Как раз в то время я повстречалась с очень милым мальчиком. У него был рокочущий низкий бас – такого низкого голоса я не слышала никогда в жизни. У нас с Энн имелся старый диван. Тусклый розовый цвет обивки еще потускнел от пыли и времени. Садясь рядом с тем мальчиком на диван, я спиной чувствовала вибрацию спинки, резонировавшей от его голоса. Я воспринимала его голос телесно. Наверное, я любила бы его меньше, если бы не голос. Один только звук заставлял меня трепетать.
Можно сказать, что я реагировала на него, как на музыку, подпадая под очарование рокочущих переливов. Мальчик был из рабочей семьи. Военная выправка, светловолосая и голубоглазая невинность воплощали американское понятие о чести и чистоте солдата, воюющего за Бога и свою страну. Он не поступал в колледж и неважно учился в школе. Большой тугодум, он ничего не понимал ни в математике, ни в праве, изучению которых я посвятила массу времени. Но однажды вечером, когда он был у нас в гостях, что-то случилось на электростанции, и в округе погас свет, погрузив все дома в непроглядно-черную тьму. Я не помню, кто начал первым, но мы, сидя на диване, принялись самозабвенно целоваться.

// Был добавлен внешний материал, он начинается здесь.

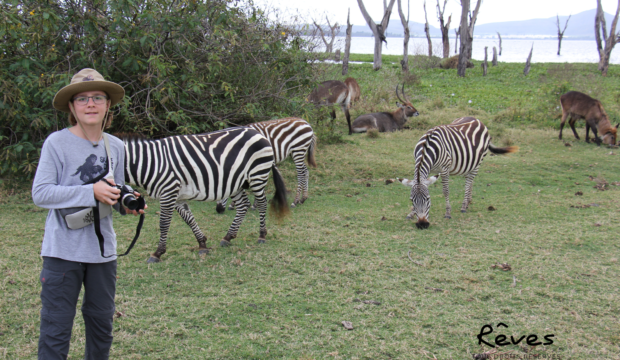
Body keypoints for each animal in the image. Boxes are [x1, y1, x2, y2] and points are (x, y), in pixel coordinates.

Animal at [124, 128, 294, 262]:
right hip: (237, 183)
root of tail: (259, 134)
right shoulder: (177, 196)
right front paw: (202, 244)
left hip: (257, 175)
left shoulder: (168, 191)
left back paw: (262, 235)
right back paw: (228, 237)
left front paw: (158, 253)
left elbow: (164, 223)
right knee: (243, 205)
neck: (151, 162)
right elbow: (189, 219)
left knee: (263, 203)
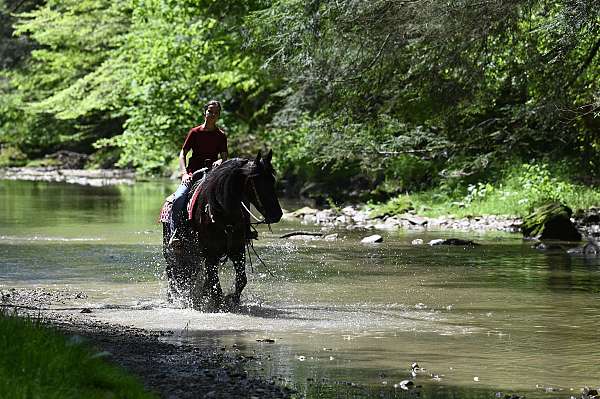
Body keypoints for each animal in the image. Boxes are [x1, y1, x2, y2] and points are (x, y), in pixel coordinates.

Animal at [162, 150, 284, 310]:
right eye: (256, 182)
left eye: (272, 180)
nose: (277, 214)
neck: (222, 211)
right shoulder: (209, 252)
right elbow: (214, 283)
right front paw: (218, 303)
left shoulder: (237, 249)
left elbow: (240, 279)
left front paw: (232, 300)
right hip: (174, 252)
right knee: (173, 272)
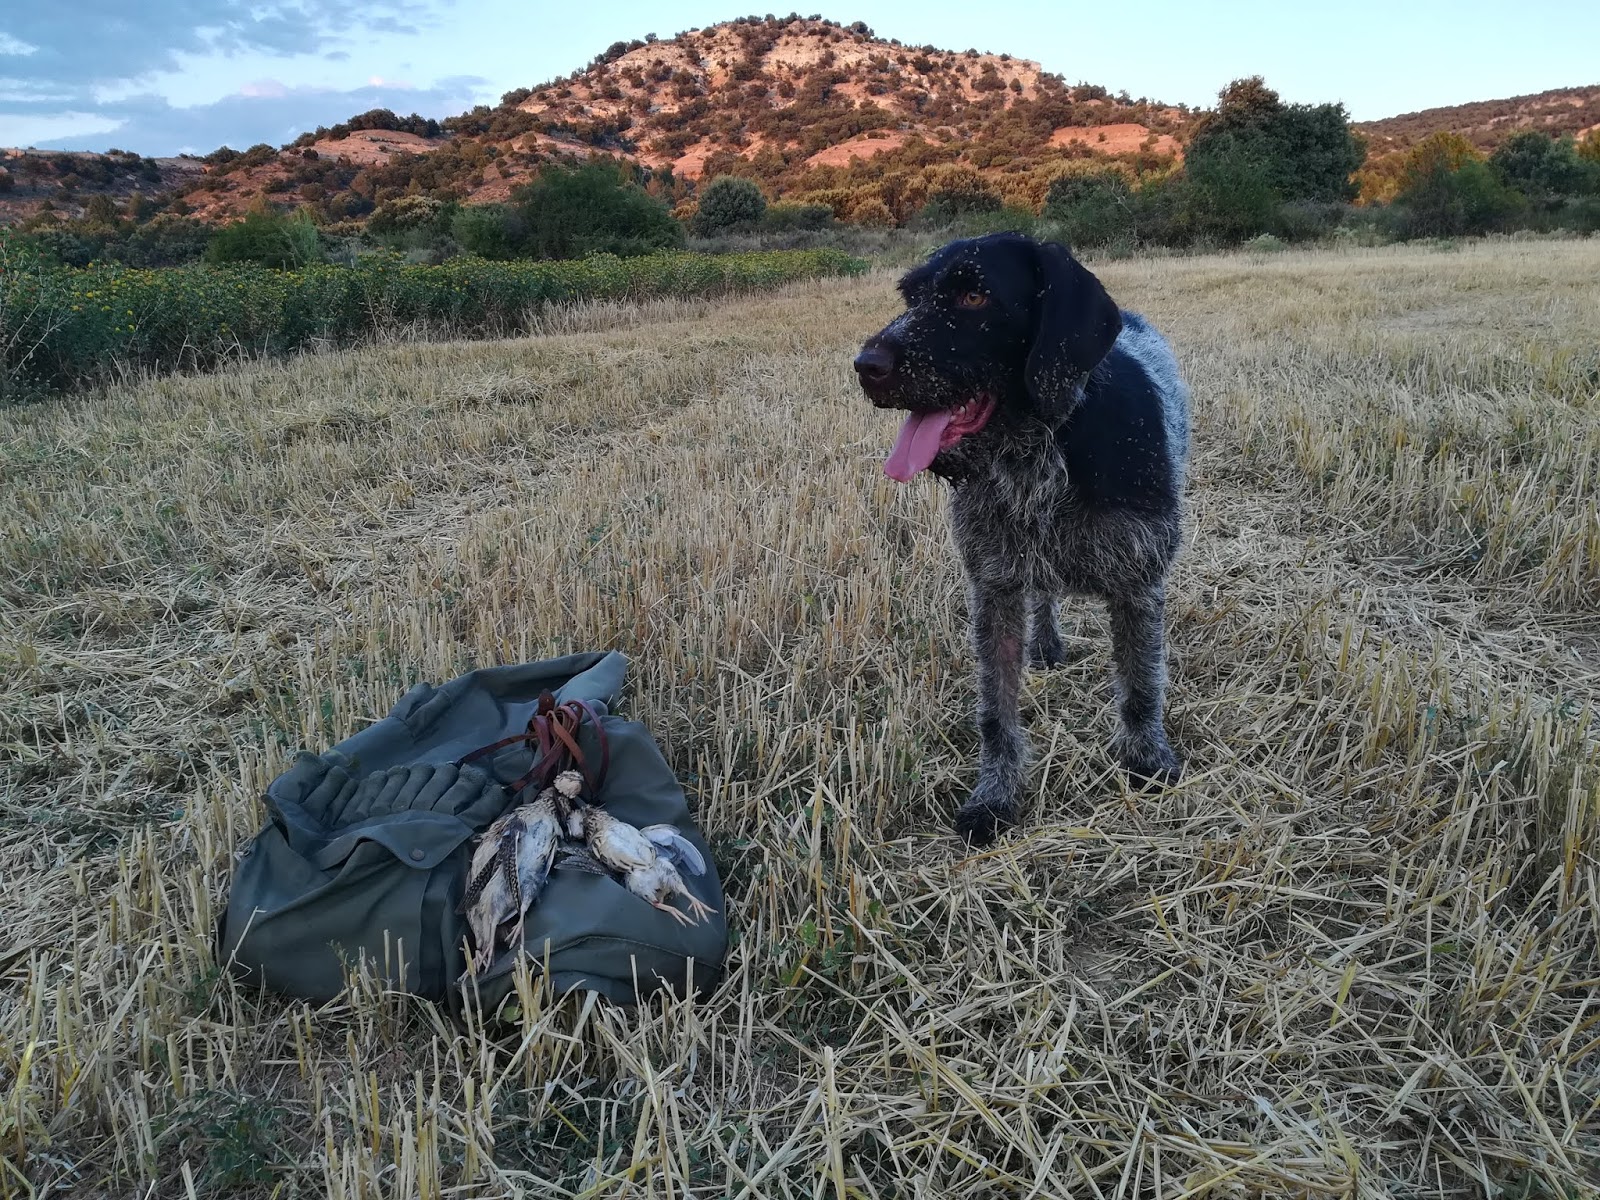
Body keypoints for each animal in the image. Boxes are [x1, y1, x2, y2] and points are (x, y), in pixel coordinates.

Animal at [854, 232, 1190, 844]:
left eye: (974, 295)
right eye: (911, 297)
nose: (865, 366)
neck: (1038, 447)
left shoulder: (1139, 584)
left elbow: (1141, 687)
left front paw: (1147, 761)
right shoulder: (996, 589)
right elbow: (997, 713)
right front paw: (996, 795)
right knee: (1046, 593)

Я была тогда очень счастлива. Я любила Энн, потому что она понимала меня, и я любила того парня, потому что понимала его. Я никогда не полюбила бы его, если бы не повстречалась прежде с Энн, если бы она не показала мне, что значит любить другого человека. Я отдала бы все на свете, чтобы они все время были со мной. Я общалась то с ним, то с Энн, и единственной моей целью было счастье – мое и их. Я избаловалась любовью, мою потребность в ней удовлетворяли два человека, не верившие в ярлыки или границы отношений. Они могли твердо знать: нет такой вещи, которой я не могла бы им отдать.